* [Quoted passage]:
The second issue Beilke raises, that the repeater allegations were tardily, and therefore improperly, "amended" to reflect the correct date of the prior conviction, in part overlaps his first claim. He argues that any admission under a Rachwal analysis could not be valid because his prior conviction occurred on April 10, 1992, and not April 14, 1992, as the State alleged in the complaint to which he pleaded. He then argues that the State's action in urging the court to sustain the repeater enhancement based on the correct date constitutes a post-plea amendment, which he claims is impermissible under State v. Wilks , 165 Wis.2d 102, 477 N.W.2d 632 (Ct.App. 1991). Beilke asserts that the "only difference between the state's position and an actual amendment to the charging document is that the state never formally requested permission to amend the complaint."

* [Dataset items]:
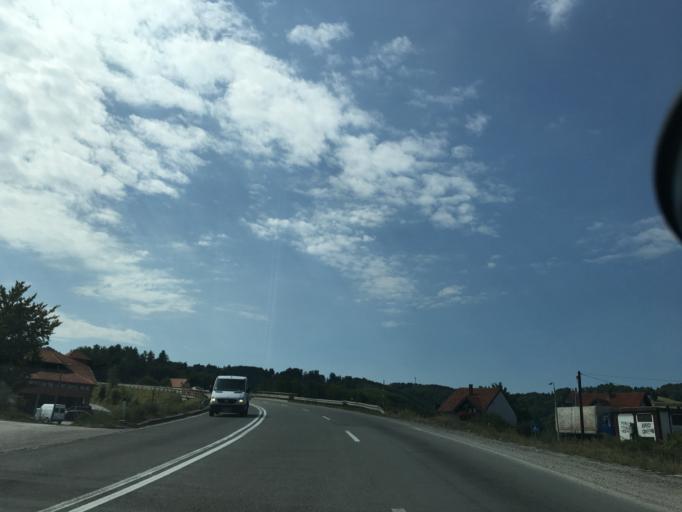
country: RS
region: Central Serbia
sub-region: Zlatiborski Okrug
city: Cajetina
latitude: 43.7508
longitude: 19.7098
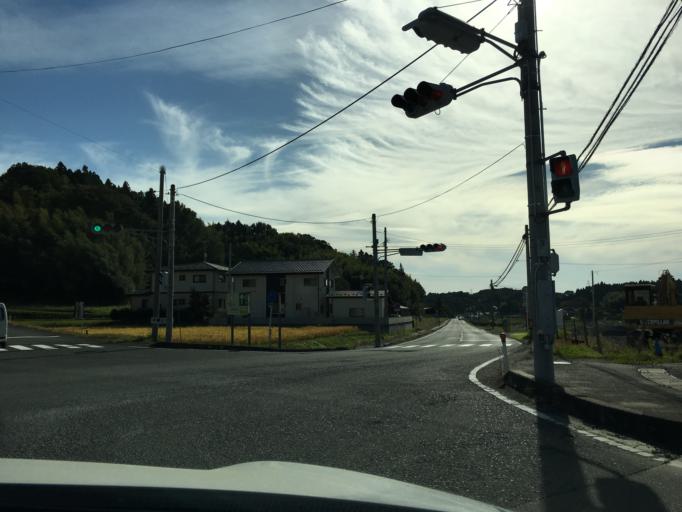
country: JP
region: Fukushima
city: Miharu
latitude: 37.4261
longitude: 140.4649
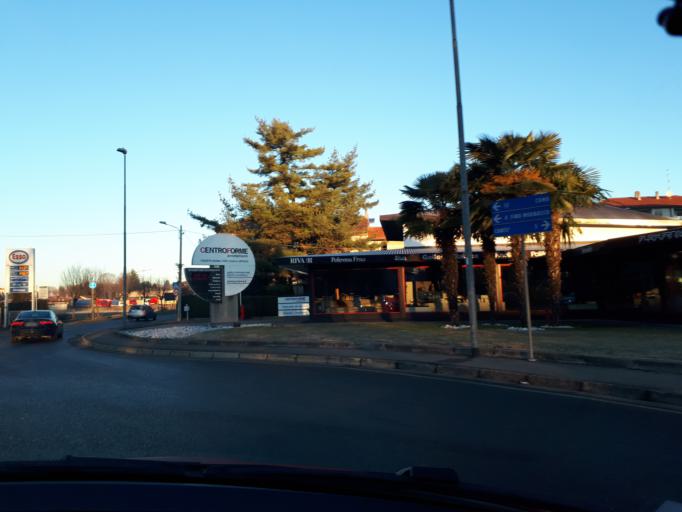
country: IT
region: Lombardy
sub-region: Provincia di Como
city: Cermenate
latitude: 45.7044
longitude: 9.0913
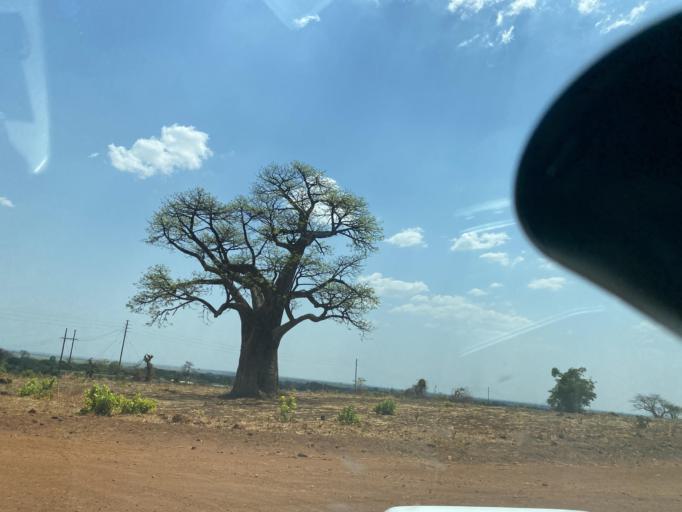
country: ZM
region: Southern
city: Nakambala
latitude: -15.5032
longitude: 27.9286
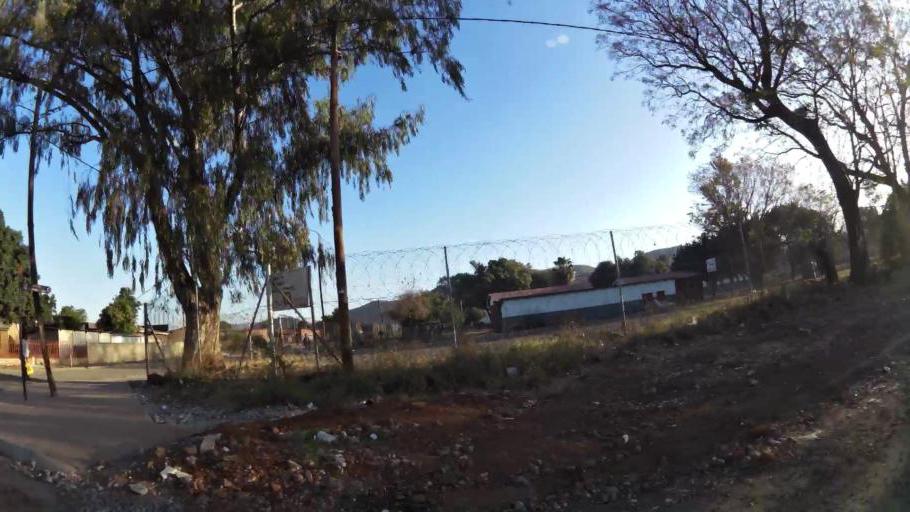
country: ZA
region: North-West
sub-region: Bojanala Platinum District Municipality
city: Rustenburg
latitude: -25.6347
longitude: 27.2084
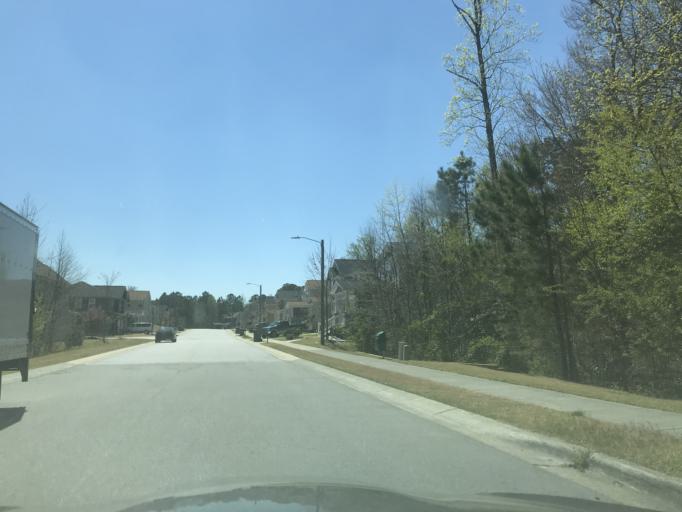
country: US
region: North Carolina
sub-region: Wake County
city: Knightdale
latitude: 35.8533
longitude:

==

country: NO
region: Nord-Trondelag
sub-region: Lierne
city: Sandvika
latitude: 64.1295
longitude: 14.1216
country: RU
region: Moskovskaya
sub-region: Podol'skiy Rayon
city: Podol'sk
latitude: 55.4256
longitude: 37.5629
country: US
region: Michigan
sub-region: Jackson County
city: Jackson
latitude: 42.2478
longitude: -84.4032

==

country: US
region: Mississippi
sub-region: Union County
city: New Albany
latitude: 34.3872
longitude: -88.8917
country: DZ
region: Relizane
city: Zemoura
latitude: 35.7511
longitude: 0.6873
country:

* [Complete the following]:
**A)** Using the Beilke passage, decide whether each statement agrees with it, answering yes or no and quoting the words that settle it. (i) Beilke says his prior conviction occurred on April 14, 1992. (ii) Beilke cites State v. Wilks to support his claim that a post-plea amendment is impermissible. (iii) Beilke says the State formally requested permission to amend the complaint.
**B)** Answer these questions from the Beilke passage.
(i) What date did the State allege for the prior conviction in the complaint?
(ii) In what year was State v. Wilks decided?
(iii) Which of Beilke's claims does his second issue partly overlap?
**C)** According to the Beilke passage, why does Beilke argue that any admission under a Rachwal analysis could not be valid?
These records were drawn from a separate source.

* [Written responses]:
**A)**
(i) No: "his prior conviction occurred on April 10, 1992, and not April 14, 1992"
(ii) Yes: "which he claims is impermissible under State v. Wilks"
(iii) No: "the state never formally requested permission to amend the complaint"

**B)**
(i) April 14, 1992
(ii) 1991
(iii) His first claim

**C)** He argues it could not be valid because his prior conviction occurred on April 10, 1992. The State had alleged April 14, 1992, in the complaint to which he pleaded.